* What is expected
Print the data in full, exactly as it reads.
─── Input material ───
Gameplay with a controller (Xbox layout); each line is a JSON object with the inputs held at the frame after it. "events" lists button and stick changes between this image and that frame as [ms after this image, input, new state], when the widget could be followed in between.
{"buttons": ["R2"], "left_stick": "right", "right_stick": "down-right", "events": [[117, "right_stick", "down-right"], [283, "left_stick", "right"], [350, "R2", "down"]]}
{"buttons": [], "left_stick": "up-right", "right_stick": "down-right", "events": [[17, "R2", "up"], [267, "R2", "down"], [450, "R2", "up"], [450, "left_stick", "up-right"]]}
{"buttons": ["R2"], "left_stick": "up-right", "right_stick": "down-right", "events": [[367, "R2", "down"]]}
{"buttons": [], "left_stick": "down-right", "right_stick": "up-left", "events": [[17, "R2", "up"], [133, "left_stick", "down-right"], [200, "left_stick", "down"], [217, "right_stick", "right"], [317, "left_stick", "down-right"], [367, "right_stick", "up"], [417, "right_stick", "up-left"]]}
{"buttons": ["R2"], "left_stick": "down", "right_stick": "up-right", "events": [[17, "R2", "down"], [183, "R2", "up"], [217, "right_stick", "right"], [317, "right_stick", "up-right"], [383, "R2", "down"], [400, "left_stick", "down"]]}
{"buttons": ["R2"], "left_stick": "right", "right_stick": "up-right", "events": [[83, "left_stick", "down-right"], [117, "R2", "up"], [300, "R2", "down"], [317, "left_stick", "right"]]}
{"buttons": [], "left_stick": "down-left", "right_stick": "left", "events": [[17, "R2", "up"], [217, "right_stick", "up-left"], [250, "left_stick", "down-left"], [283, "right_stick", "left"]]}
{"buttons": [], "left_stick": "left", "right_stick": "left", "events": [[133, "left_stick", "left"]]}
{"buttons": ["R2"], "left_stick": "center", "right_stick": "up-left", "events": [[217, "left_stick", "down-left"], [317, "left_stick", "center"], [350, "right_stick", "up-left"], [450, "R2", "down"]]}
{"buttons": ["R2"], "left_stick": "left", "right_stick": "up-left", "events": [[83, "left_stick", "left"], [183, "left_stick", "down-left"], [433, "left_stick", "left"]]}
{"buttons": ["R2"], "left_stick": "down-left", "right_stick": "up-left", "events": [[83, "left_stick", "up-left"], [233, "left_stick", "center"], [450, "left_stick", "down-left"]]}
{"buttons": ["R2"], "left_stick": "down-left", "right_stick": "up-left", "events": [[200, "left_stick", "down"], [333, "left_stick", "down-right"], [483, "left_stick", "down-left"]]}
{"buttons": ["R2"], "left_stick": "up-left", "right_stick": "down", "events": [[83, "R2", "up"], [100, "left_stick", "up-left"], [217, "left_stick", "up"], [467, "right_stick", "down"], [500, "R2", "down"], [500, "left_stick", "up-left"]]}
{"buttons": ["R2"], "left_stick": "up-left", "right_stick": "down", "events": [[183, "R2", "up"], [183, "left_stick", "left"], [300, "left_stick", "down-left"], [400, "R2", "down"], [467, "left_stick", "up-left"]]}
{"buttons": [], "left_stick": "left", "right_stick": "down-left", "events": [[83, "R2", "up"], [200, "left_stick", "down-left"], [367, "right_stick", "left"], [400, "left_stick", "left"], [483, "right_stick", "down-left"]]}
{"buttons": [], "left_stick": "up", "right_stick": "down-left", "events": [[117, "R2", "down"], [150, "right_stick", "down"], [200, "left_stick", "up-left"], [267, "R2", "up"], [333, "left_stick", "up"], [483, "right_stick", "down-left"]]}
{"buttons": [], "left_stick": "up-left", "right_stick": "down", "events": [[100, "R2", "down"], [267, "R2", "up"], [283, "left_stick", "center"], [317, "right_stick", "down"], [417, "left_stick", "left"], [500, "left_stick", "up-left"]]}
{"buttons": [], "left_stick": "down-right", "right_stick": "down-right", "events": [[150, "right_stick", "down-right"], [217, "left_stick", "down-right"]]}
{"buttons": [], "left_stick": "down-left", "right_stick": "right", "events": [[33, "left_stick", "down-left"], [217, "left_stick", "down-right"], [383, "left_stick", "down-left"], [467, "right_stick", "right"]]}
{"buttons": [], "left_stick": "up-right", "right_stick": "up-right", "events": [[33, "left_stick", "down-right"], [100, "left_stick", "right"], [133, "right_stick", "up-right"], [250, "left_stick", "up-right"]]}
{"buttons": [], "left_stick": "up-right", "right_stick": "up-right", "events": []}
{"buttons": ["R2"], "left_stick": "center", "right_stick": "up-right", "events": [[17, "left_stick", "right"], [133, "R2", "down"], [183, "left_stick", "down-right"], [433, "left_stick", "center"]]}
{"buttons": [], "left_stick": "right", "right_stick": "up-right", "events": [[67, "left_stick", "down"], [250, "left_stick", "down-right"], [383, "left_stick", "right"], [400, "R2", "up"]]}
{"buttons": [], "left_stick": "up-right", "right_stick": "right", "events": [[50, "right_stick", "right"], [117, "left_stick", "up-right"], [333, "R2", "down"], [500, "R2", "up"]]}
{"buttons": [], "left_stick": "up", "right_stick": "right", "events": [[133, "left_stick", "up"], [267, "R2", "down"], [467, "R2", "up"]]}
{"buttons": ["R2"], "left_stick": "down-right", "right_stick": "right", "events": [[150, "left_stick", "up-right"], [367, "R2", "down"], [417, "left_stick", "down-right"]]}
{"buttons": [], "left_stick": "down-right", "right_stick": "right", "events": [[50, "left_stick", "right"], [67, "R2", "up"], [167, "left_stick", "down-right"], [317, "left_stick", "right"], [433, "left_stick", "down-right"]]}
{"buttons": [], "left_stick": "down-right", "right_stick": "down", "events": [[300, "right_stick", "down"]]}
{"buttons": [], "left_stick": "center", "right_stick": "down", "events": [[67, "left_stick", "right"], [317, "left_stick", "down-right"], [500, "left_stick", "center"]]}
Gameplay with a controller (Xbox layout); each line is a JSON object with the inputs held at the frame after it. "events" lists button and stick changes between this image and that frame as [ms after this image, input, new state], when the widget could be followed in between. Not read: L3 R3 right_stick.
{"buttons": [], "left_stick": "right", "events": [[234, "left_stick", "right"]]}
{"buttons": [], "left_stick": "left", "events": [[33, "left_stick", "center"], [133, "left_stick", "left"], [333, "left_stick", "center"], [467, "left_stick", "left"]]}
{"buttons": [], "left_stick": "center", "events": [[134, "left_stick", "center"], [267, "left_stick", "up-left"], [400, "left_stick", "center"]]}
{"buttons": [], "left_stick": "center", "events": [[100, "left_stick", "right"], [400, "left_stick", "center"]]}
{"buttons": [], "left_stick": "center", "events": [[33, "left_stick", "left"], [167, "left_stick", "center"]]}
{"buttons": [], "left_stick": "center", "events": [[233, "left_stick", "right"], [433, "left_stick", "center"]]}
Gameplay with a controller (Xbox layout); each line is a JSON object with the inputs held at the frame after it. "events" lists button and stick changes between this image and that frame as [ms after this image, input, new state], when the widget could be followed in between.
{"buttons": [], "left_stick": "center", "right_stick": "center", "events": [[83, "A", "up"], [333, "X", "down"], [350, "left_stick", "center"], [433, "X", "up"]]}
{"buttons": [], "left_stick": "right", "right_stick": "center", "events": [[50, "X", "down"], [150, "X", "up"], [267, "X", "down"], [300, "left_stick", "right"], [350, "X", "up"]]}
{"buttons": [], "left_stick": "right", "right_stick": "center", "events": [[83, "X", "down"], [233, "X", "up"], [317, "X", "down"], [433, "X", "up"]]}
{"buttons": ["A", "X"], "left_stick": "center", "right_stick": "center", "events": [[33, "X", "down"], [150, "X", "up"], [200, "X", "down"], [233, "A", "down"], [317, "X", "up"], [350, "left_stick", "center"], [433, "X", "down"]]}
───
* Exercise response
Gameplay with a controller (Xbox layout); each line is a JSON object with the inputs held at the frame after it. "events" lists button and stick changes between this image and that frame as [ms after this image, input, new state], when the widget could be followed in between.
{"buttons": ["R2"], "left_stick": "right", "right_stick": "down-right", "events": [[117, "right_stick", "down-right"], [283, "left_stick", "right"], [350, "R2", "down"]]}
{"buttons": [], "left_stick": "up-right", "right_stick": "down-right", "events": [[17, "R2", "up"], [267, "R2", "down"], [450, "R2", "up"], [450, "left_stick", "up-right"]]}
{"buttons": ["R2"], "left_stick": "up-right", "right_stick": "down-right", "events": [[367, "R2", "down"]]}
{"buttons": [], "left_stick": "down-right", "right_stick": "up-left", "events": [[17, "R2", "up"], [133, "left_stick", "down-right"], [200, "left_stick", "down"], [217, "right_stick", "right"], [317, "left_stick", "down-right"], [367, "right_stick", "up"], [417, "right_stick", "up-left"]]}
{"buttons": ["R2"], "left_stick": "down", "right_stick": "up-right", "events": [[17, "R2", "down"], [183, "R2", "up"], [217, "right_stick", "right"], [317, "right_stick", "up-right"], [383, "R2", "down"], [400, "left_stick", "down"]]}
{"buttons": ["R2"], "left_stick": "right", "right_stick": "up-right", "events": [[83, "left_stick", "down-right"], [117, "R2", "up"], [300, "R2", "down"], [317, "left_stick", "right"]]}
{"buttons": [], "left_stick": "down-left", "right_stick": "left", "events": [[17, "R2", "up"], [217, "right_stick", "up-left"], [250, "left_stick", "down-left"], [283, "right_stick", "left"]]}
{"buttons": [], "left_stick": "left", "right_stick": "left", "events": [[133, "left_stick", "left"]]}
{"buttons": ["R2"], "left_stick": "center", "right_stick": "up-left", "events": [[217, "left_stick", "down-left"], [317, "left_stick", "center"], [350, "right_stick", "up-left"], [450, "R2", "down"]]}
{"buttons": ["R2"], "left_stick": "left", "right_stick": "up-left", "events": [[83, "left_stick", "left"], [183, "left_stick", "down-left"], [433, "left_stick", "left"]]}
{"buttons": ["R2"], "left_stick": "down-left", "right_stick": "up-left", "events": [[83, "left_stick", "up-left"], [233, "left_stick", "center"], [450, "left_stick", "down-left"]]}
{"buttons": ["R2"], "left_stick": "down-left", "right_stick": "up-left", "events": [[200, "left_stick", "down"], [333, "left_stick", "down-right"], [483, "left_stick", "down-left"]]}
{"buttons": ["R2"], "left_stick": "up-left", "right_stick": "down", "events": [[83, "R2", "up"], [100, "left_stick", "up-left"], [217, "left_stick", "up"], [467, "right_stick", "down"], [500, "R2", "down"], [500, "left_stick", "up-left"]]}
{"buttons": ["R2"], "left_stick": "up-left", "right_stick": "down", "events": [[183, "R2", "up"], [183, "left_stick", "left"], [300, "left_stick", "down-left"], [400, "R2", "down"], [467, "left_stick", "up-left"]]}
{"buttons": [], "left_stick": "left", "right_stick": "down-left", "events": [[83, "R2", "up"], [200, "left_stick", "down-left"], [367, "right_stick", "left"], [400, "left_stick", "left"], [483, "right_stick", "down-left"]]}
{"buttons": [], "left_stick": "up", "right_stick": "down-left", "events": [[117, "R2", "down"], [150, "right_stick", "down"], [200, "left_stick", "up-left"], [267, "R2", "up"], [333, "left_stick", "up"], [483, "right_stick", "down-left"]]}
{"buttons": [], "left_stick": "up-left", "right_stick": "down", "events": [[100, "R2", "down"], [267, "R2", "up"], [283, "left_stick", "center"], [317, "right_stick", "down"], [417, "left_stick", "left"], [500, "left_stick", "up-left"]]}
{"buttons": [], "left_stick": "down-right", "right_stick": "down-right", "events": [[150, "right_stick", "down-right"], [217, "left_stick", "down-right"]]}
{"buttons": [], "left_stick": "down-left", "right_stick": "right", "events": [[33, "left_stick", "down-left"], [217, "left_stick", "down-right"], [383, "left_stick", "down-left"], [467, "right_stick", "right"]]}
{"buttons": [], "left_stick": "up-right", "right_stick": "up-right", "events": [[33, "left_stick", "down-right"], [100, "left_stick", "right"], [133, "right_stick", "up-right"], [250, "left_stick", "up-right"]]}
{"buttons": [], "left_stick": "up-right", "right_stick": "up-right", "events": []}
{"buttons": ["R2"], "left_stick": "center", "right_stick": "up-right", "events": [[17, "left_stick", "right"], [133, "R2", "down"], [183, "left_stick", "down-right"], [433, "left_stick", "center"]]}
{"buttons": [], "left_stick": "right", "right_stick": "up-right", "events": [[67, "left_stick", "down"], [250, "left_stick", "down-right"], [383, "left_stick", "right"], [400, "R2", "up"]]}
{"buttons": [], "left_stick": "up-right", "right_stick": "right", "events": [[50, "right_stick", "right"], [117, "left_stick", "up-right"], [333, "R2", "down"], [500, "R2", "up"]]}
{"buttons": [], "left_stick": "up", "right_stick": "right", "events": [[133, "left_stick", "up"], [267, "R2", "down"], [467, "R2", "up"]]}
{"buttons": ["R2"], "left_stick": "down-right", "right_stick": "right", "events": [[150, "left_stick", "up-right"], [367, "R2", "down"], [417, "left_stick", "down-right"]]}
{"buttons": [], "left_stick": "down-right", "right_stick": "right", "events": [[50, "left_stick", "right"], [67, "R2", "up"], [167, "left_stick", "down-right"], [317, "left_stick", "right"], [433, "left_stick", "down-right"]]}
{"buttons": [], "left_stick": "down-right", "right_stick": "down", "events": [[300, "right_stick", "down"]]}
{"buttons": [], "left_stick": "center", "right_stick": "down", "events": [[67, "left_stick", "right"], [317, "left_stick", "down-right"], [500, "left_stick", "center"]]}
Gameplay with a controller (Xbox layout); each line is a JSON object with the inputs held at the frame after it. "events" lists button and stick changes between this image and that frame as [ms after this image, input, new state], when the widget could be followed in between. Not read: L3 R3 right_stick.
{"buttons": [], "left_stick": "right", "events": [[234, "left_stick", "right"]]}
{"buttons": [], "left_stick": "left", "events": [[33, "left_stick", "center"], [133, "left_stick", "left"], [333, "left_stick", "center"], [467, "left_stick", "left"]]}
{"buttons": [], "left_stick": "center", "events": [[134, "left_stick", "center"], [267, "left_stick", "up-left"], [400, "left_stick", "center"]]}
{"buttons": [], "left_stick": "center", "events": [[100, "left_stick", "right"], [400, "left_stick", "center"]]}
{"buttons": [], "left_stick": "center", "events": [[33, "left_stick", "left"], [167, "left_stick", "center"]]}
{"buttons": [], "left_stick": "center", "events": [[233, "left_stick", "right"], [433, "left_stick", "center"]]}
Gameplay with a controller (Xbox layout); each line is a JSON object with the inputs held at the frame after it. "events" lists button and stick changes between this image and that frame as [ms after this image, input, new state], when the widget could be followed in between.
{"buttons": [], "left_stick": "center", "right_stick": "center", "events": [[83, "A", "up"], [333, "X", "down"], [350, "left_stick", "center"], [433, "X", "up"]]}
{"buttons": [], "left_stick": "right", "right_stick": "center", "events": [[50, "X", "down"], [150, "X", "up"], [267, "X", "down"], [300, "left_stick", "right"], [350, "X", "up"]]}
{"buttons": [], "left_stick": "right", "right_stick": "center", "events": [[83, "X", "down"], [233, "X", "up"], [317, "X", "down"], [433, "X", "up"]]}
{"buttons": ["A", "X"], "left_stick": "center", "right_stick": "center", "events": [[33, "X", "down"], [150, "X", "up"], [200, "X", "down"], [233, "A", "down"], [317, "X", "up"], [350, "left_stick", "center"], [433, "X", "down"]]}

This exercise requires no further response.